For development cooperation, the stakes feel particularly high. The sector’s commitment to understanding what works, for whom, and under what conditions only holds meaning if findings can travel from evaluation reports into genuine learning and decision-making. That journey requires functioning deliberative spaces. It requires exactly what Habermas theorized and fought for throughout his career.

A Voice Worth Remembering

Whatever one’s position on the details of Habermas’s sociology, there is no question that he was a combative and tireless advocate for the presence of reason in public life. He engaged with politicians, debated theologians, responded to critics, and commented on current events well into his nineties, always insisting that the better argument deserved a hearing.

We at weitzenegger.de share that insistence. The pragmatic model of policy advisory that Habermas outlined is not a relic of 20th century social theory. It is a standard by which we can measure our own practice as evaluators, consultants, and advisors who believe that knowledge, carefully generated and honestly communicated, can make governance more effective and more just.

Jürgen Habermas gave us the vocabulary for that belief. The work of making it real remains ours to do.


Habermas Toolbox

Where to start

For many readers, the best entry into Habermas is through the texts that explain why public debate, democratic legitimacy, and law matter so deeply in modern societies. From there, it becomes easier to move into his denser philosophical writing.

  • The Structural Transformation of the Public Sphere introduces the public sphere as a space of rational critical debate and traces how it emerged and changed in modern Europe. It remains a key text for thinking about media, civil society, and democratic communication.
  • Between Facts and Norms: Contributions to a Discourse Theory of Law and Democracy is one of the best points of entry for readers interested in democracy, institutions, and public reasoning. It develops Habermas’s mature account of deliberative politics and the legitimacy of law.

Core theoretical works

Readers who want to understand the deeper architecture of Habermas’s thought should turn to his major theoretical writings. These books explain how communication, rationality, and social coordination fit together in his work.
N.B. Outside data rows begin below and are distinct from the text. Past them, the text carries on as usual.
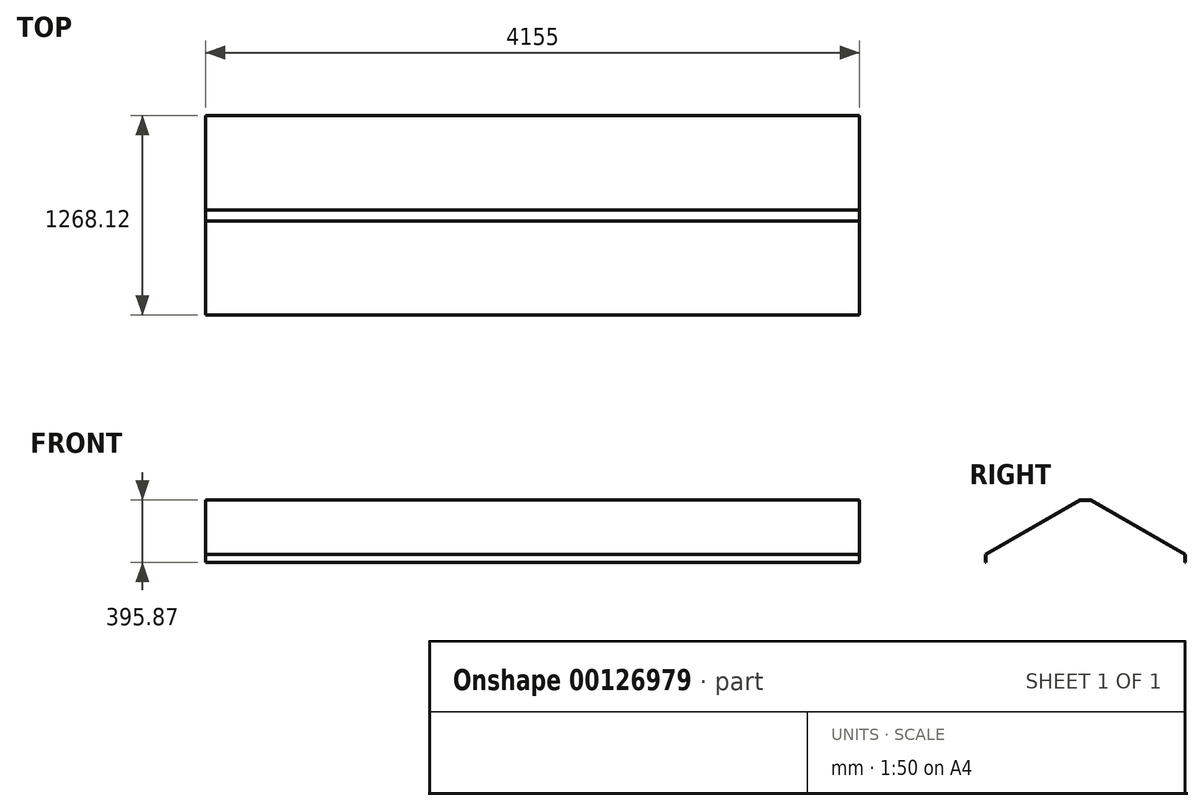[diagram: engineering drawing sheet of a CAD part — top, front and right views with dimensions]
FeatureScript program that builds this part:
annotation { "Feature Type Name" : "Feature", "Feature Type Description" : "" }
export const myFeature = defineFeature(function(context is Context, id is Id, definition is map)
    precondition{}
    {
        {
            var Q0;
            Q0=qCreatedBy(makeId("Right.planeOp"),FACE);
            var sketch = newSketch(context, id + "F0", { "sketchPlane" : qUnion([Q0])});
            skLineSegment(sketch, "E0", {"start": v(0, 0) * mm, "end": v(70, 0) * mm});
            skLineSegment(sketch, "E1", {"start": v(0, 0) * mm, "end": v(-597.56, -345) * mm});
            skLineSegment(sketch, "E2", {"start": v(70, 0) * mm, "end": v(667.56, -345) * mm});
            skLineSegment(sketch, "E3", {"start": v(-597.06, -345.87) * mm, "end": v(0, -1.15) * mm});
            skLineSegment(sketch, "E4", {"start": v(667.06, -345.87) * mm, "end": v(70, -1.15) * mm});
            skLineSegment(sketch, "E5", {"start": v(0, -1.15) * mm, "end": v(70, -1.15) * mm});
            skLineSegment(sketch, "E6", {"start": v(-597.56, -345) * mm, "end": v(-599.06, -345.87) * mm});
            skPoint(sketch, "E7.endSnap0", {"position": v(-599.06, -345.87) * mm});
            skLineSegment(sketch, "E8", {"start": v(-597.06, -345.87) * mm, "end": v(-597.06, -395.87) * mm});
            skLineSegment(sketch, "E9", {"start": v(-599.06, -345.87) * mm, "end": v(-599.06, -395.87) * mm});
            skLineSegment(sketch, "E10", {"start": v(-599.06, -395.87) * mm, "end": v(-597.06, -395.87) * mm});
            skPoint(sketch, "E11.orphan", {"position": v(-600.56, -346.73) * mm});
            skPoint(sketch, "E12.orphan", {"position": v(-600.56, -345.87) * mm});
            skLineSegment(sketch, "E13", {"start": v(667.56, -345) * mm, "end": v(669.06, -345.87) * mm});
            skLineSegment(sketch, "E14", {"start": v(667.06, -345.87) * mm, "end": v(667.06, -395.87) * mm});
            skLineSegment(sketch, "E15", {"start": v(669.06, -345.87) * mm, "end": v(669.06, -395.87) * mm});
            skLineSegment(sketch, "E16", {"start": v(667.06, -395.87) * mm, "end": v(669.06, -395.87) * mm});
            skSolve(sketch);
        }
        {
            var Q0;
            Q0=makeQuery(id+"F0.imprint","IMPRINT",FACE,{"disambiguationData":[TD([[makeQuery(id+"F0.imprint","IMPRINT",EDGE,{"derivedFrom":sQuery(id+"F0.wireOp",EDGE,"E0")}),-1.0]])]});
            extrude(context, id + "F1", {"entities" : qUnion([Q0]), "depth" : 4155 * mm});
        }
    });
  • The Theory of Communicative Action, Volumes 1 and 2 is widely regarded as Habermas’s major contribution to social theory. Here he distinguishes communicative action, aimed at mutual understanding, from strategic action, aimed at success.
  • Knowledge and Human Interests is an earlier but highly influential book that argues different forms of knowledge are linked to different human interests, including technical control, practical understanding, and emancipation.

Political and legal thought

Habermas’s political and legal writings are especially relevant for readers concerned with constitutionalism, legitimacy, and democratic decision making. They connect his theory of communication to institutions and public life.
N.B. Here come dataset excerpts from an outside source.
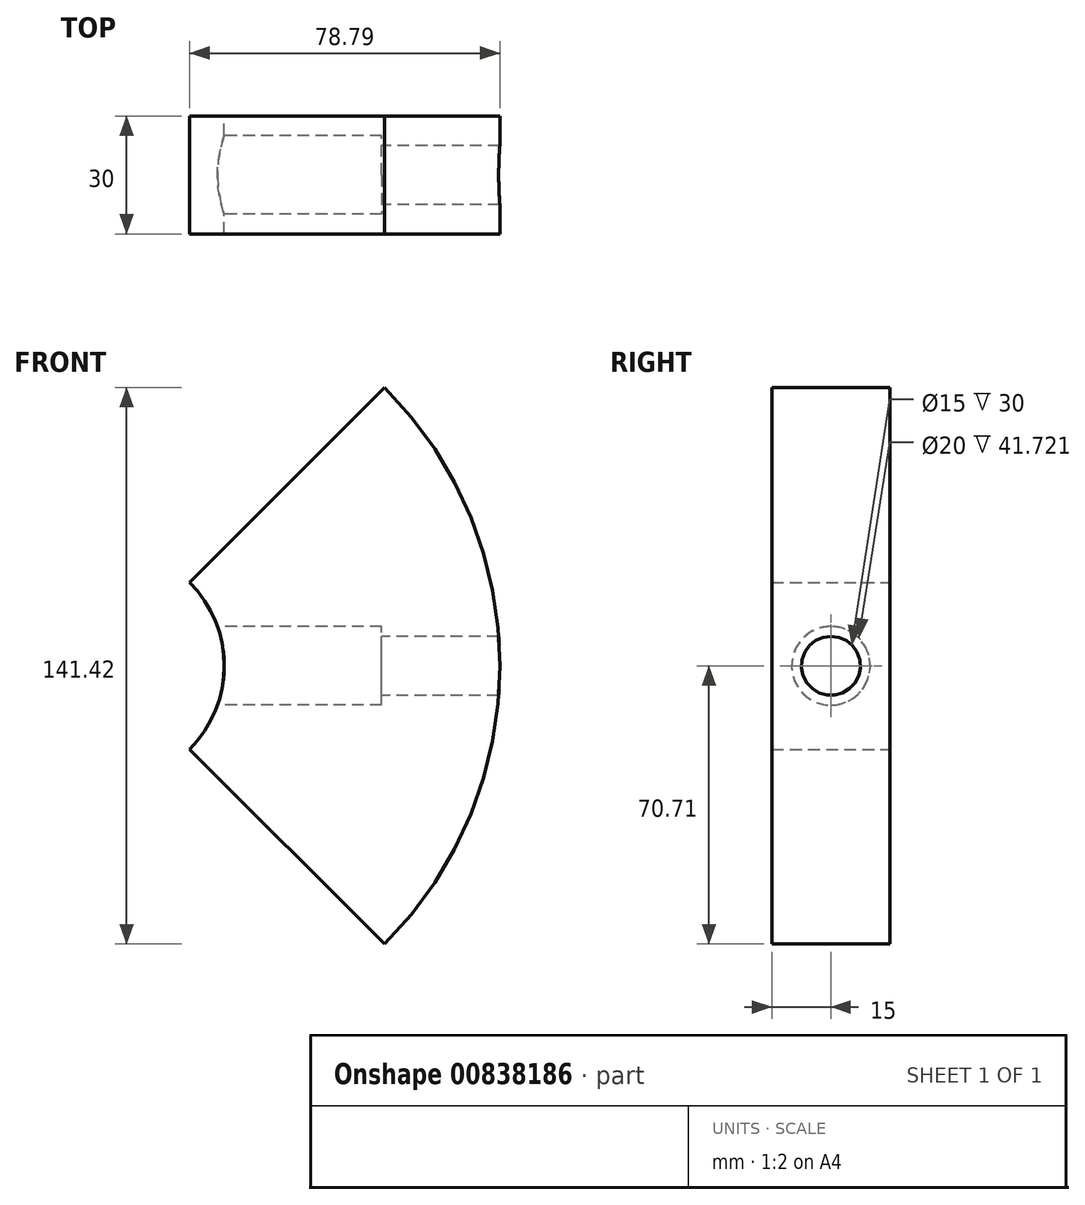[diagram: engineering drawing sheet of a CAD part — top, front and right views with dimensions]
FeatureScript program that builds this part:
annotation { "Feature Type Name" : "Feature", "Feature Type Description" : "" }
export const myFeature = defineFeature(function(context is Context, id is Id, definition is map)
    precondition{}
    {
        {
            var Q0;
            Q0=qCreatedBy(makeId("Front.planeOp"),FACE);
            var sketch = newSketch(context, id + "F0", { "sketchPlane" : qUnion([Q0])});
            skArc(sketch, "E0", {"start": v(21.21, -21.21) * mm, "mid": v(30, 0) * mm, "end": v(21.21, 21.21) * mm});
            skLineSegment(sketch, "E1.5.0", {"start": v(70.71, -70.71) * mm, "end": v(21.21, -21.21) * mm});
            skLineSegment(sketch, "E1.7.0", {"start": v(70.71, 70.71) * mm, "end": v(21.21, 21.21) * mm});
            skPoint(sketch, "E2.orphan", {"position": v(0, 100) * mm});
            skLineSegment(sketch, "E3.trimOffspring", {"start": v(21.21, -21.21) * mm, "end": v(70.71, -70.71) * mm});
            skLineSegment(sketch, "E4.trimOffspring", {"start": v(21.21, 21.21) * mm, "end": v(70.71, 70.71) * mm});
            skPoint(sketch, "E5.orphan", {"position": v(-100, 0) * mm});
            skArc(sketch, "E6.trimOffspring", {"start": v(70.71, -70.71) * mm, "mid": v(100, 0) * mm, "end": v(70.71, 70.71) * mm});
            skSolve(sketch);
        }
        {
            var Q0;
            Q0 = qSketchRegion(id + "F0", true);
            extrude(context, id + "F1", {"entities" : qUnion([Q0]), "endBound" : BoundingType.SYMMETRIC, "depth" : 30 * mm, "offsetDistance" : 25 * mm});
        }
        {
            var Q0;
            Q0=qCreatedBy(makeId("Right.planeOp"),FACE);
            var sketch = newSketch(context, id + "F2", { "sketchPlane" : qUnion([Q0])});
            skCircle(sketch, "E7", {"center": v(0, 0) * mm, "radius": 7.5 * mm});
            skSolve(sketch);
        }
        {
            var Q0;
            Q0 = qSketchRegion(id + "F2", true);
            extrude(context, id + "F3", {"entities" : qUnion([Q0]), "operationType" : NewBodyOperationType.REMOVE, "depth" : 118.47 * mm, "offsetDistance" : 25 * mm});
        }
        {
            var Q0;
            Q0=qCreatedBy(makeId("Right.planeOp"),FACE);
            var sketch = newSketch(context, id + "F4", { "sketchPlane" : qUnion([Q0])});
            skCircle(sketch, "E8", {"center": v(0, 0) * mm, "radius": 10 * mm});
            skSolve(sketch);
        }
        {
            var Q0;
            Q0=makeQuery(id+"F4.imprint","IMPRINT",FACE,{"disambiguationData":[TD([[makeQuery(id+"F4.imprint","IMPRINT",EDGE,{"derivedFrom":sQuery(id+"F4.wireOp",EDGE,"E8")}),1.0]])]});
            extrude(context, id + "F5", {"entities" : qUnion([Q0]), "operationType" : NewBodyOperationType.REMOVE, "depth" : 70 * mm, "offsetDistance" : 25 * mm});
        }
    });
  • Legitimation Crisis studies the strains that modern capitalist societies face when institutions lose public trust and political authority becomes fragile.
  • Moral Consciousness and Communicative Action brings together essays on discourse ethics and on the conditions under which norms can be justified through inclusive argument.
  • The Philosophical Discourse of Modernity defends the unfinished project of modernity against critics and reframes rationality in communicative terms.
  • Truth and Justification revisits truth, validity, and realism in dialogue with contemporary philosophy.

Why he matters now

Habermas remains highly relevant for global readers because he offers a language for thinking about public discourse, democratic legitimacy, and the relationship between knowledge and power. That matters in a world shaped by polarisation, media fragmentation, and growing pressure on evidence informed decision making.

For people working in policy, evaluation, development cooperation, or applied research, Habermas is especially useful because he insists that better decisions depend not only on expert knowledge, but also on open, reciprocal, and reason giving public communication.